The top is in gold and ermine, the official "liveries" of the English monarchy. You'll sometimes see "coronation portraits" with the Sovereign wearing clothing made from cloth of gold and lined in ermine. That's what you see alluded to on the shield, obviously because Westminster Abbey was a "Royal peculiar." The first bishops would, I am sure, not have been unhappy to make such a close association for themselves. The roses stand for England, and the bishop's mitre (obviously!) for the bishop. The dividing line between top and bottom is jagged to represent New Westminster's location at the edge of the Rocky Mountains.
All the details on the mitre that you mention are merely decorative, derived from (artistically degenerate) Georgian and pseudo-Gothique models. (They drive me crazy.) You can show the mitre any way you wish.
The design was created with the diocese in 1879 for the seal of the first bishop. It's hard to know who designed it, but I have three leading contenders.
Under the former imperial system, a diocese once began life with a coat of arms issued by Royal warrant (i.e., directly from the Crown) to signify the Crown's favour of its operations.
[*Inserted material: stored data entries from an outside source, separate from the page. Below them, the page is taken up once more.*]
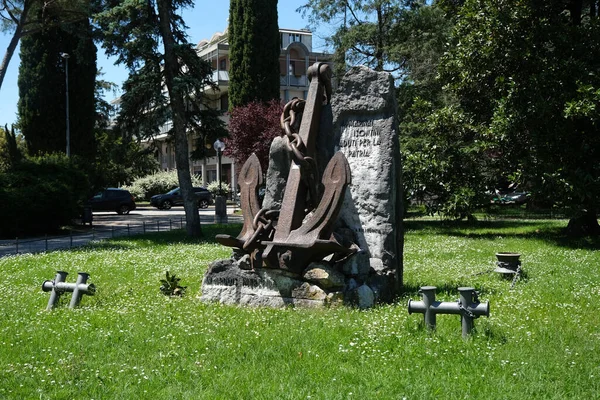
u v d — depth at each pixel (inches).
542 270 565.6
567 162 844.6
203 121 1054.4
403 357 287.1
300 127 459.5
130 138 1041.5
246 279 420.5
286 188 432.1
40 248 938.7
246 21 1740.9
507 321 352.2
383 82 457.1
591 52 860.0
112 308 411.5
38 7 1207.6
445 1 1083.3
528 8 881.5
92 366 285.3
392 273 439.5
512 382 253.8
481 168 1003.3
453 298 420.5
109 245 906.7
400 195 469.1
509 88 893.2
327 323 348.8
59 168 1262.3
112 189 1892.2
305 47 2502.5
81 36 1173.1
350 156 464.4
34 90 1558.8
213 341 321.4
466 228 1090.7
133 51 979.9
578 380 254.8
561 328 339.6
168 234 1085.1
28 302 452.8
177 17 1024.2
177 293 464.4
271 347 307.3
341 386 251.4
After the repeal of the centralist principal in 1846, and the granting of internal colonial self-government, spiritual matters came under local "state authority." But bishops of new Anglican dioceses continued to want a coat of arms, as if nothing had happened, and so began to "assume" them. The principal, under the honours system still in place, is analogous to giving yourself the right to wear a medal.
There's a mildly amusing story on that score. When in Montreal a decision was delayed by provincial synod about who was to be the first bishop of Algoma (1879), the waiting metropolitan bishop, Ashton Oxenden of Montreal, doodled the new diocese's design combining his own episcopal arms with those of the secular province of Ontario. The eventual choice, Frederick Fauquier, subsequently complained, "I have been sent out for mission work `armed' only with arms sketched on a scrap!"
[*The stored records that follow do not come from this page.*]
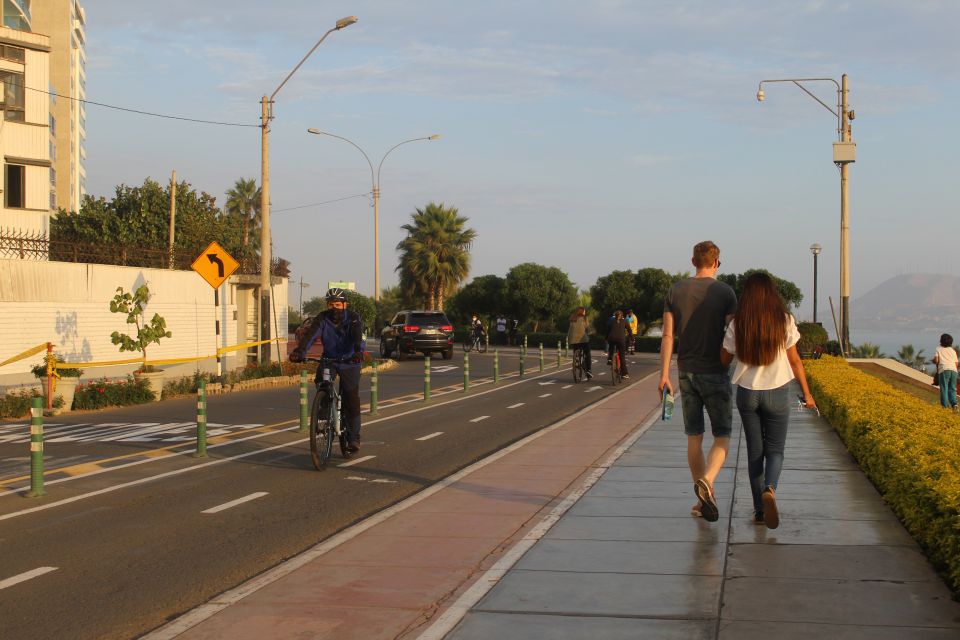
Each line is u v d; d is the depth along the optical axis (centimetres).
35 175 3728
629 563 668
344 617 571
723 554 688
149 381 2242
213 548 782
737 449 1274
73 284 2933
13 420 1862
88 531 845
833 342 3712
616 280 6588
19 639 558
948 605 558
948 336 2452
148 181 5669
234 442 1454
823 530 762
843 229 3397
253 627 554
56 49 8719
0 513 925
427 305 6950
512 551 711
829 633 509
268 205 2961
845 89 3331
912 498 716
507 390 2509
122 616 602
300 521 884
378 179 5606
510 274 7150
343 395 1230
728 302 768
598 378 2973
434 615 573
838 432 1414
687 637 507
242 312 3978
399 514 881
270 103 2944
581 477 1078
Oxenden knew something about heraldry, and so in the 1870's did many gentlemen. Your diocesan shield most probably was designed by one of the Wyons, members of the family who ran the British engraving company that produced episcopal seals and rings. They are certainly on record as producing Bishop Sillitoe's seal in 1879. (Cf. Conrad Swan, "Sopie Canadian Seals by the Wyons" in Heraldry in Canada.)
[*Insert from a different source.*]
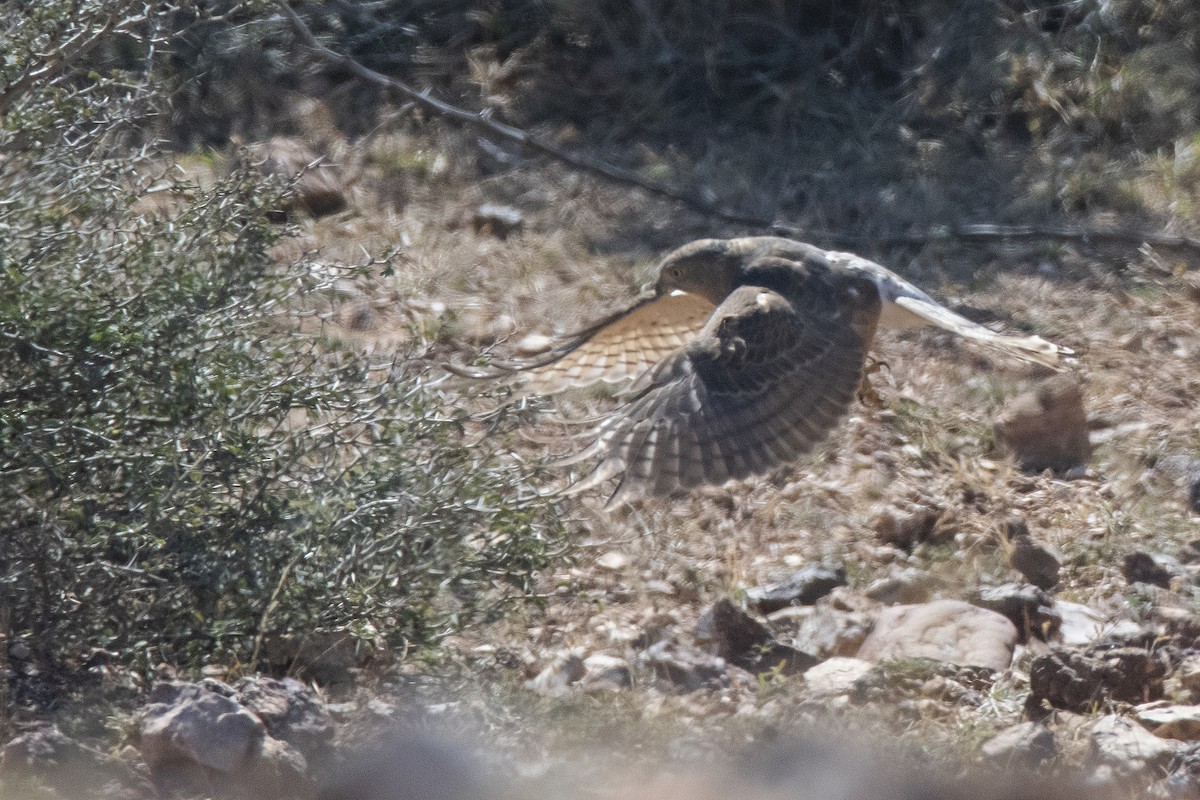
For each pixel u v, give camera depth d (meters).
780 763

Then again the Toronto lawyer and heraldist, Edward Marion Chadwick, "father of heraldry in Canada", could also have designed it. He was very active at this time and was very well known; the arms of Ottawa diocese, for example, are his creation. It could also have been generated by the noted British heraldist (and Scottish Episcopal priest) John Woodward. I wonder about this connection because he is the first to mention it, first, in Notes & Queries for April 9, 1881, page 286, and then in his book A Treatise on Ecclesiastical Heraldry (1894) where he explains the rationale behind it.
We have two professional versions of this shield, which I hope might be of use. First is a photograph of a painting of this shield by the Rev'd Kenneth Crawford, formerly of the diocese of Melbourne, Australia.
Second is a line drawing of this shield, made by Canada's foremost heraldic artist, Gordon Macpherson. It was produced with many others in 1987-88 for the "Heraldry and Flag project," General Synod Archives. The collection as a whole was purchased by Michael Lloyd for the Anglican Book Centre, and can be provided for any legitimate use.
Robert Black headed the "Heraldry and Flag Project" for the General Synod, and collected information on diocesan arms, including New Westminster's. He lives in Toronto.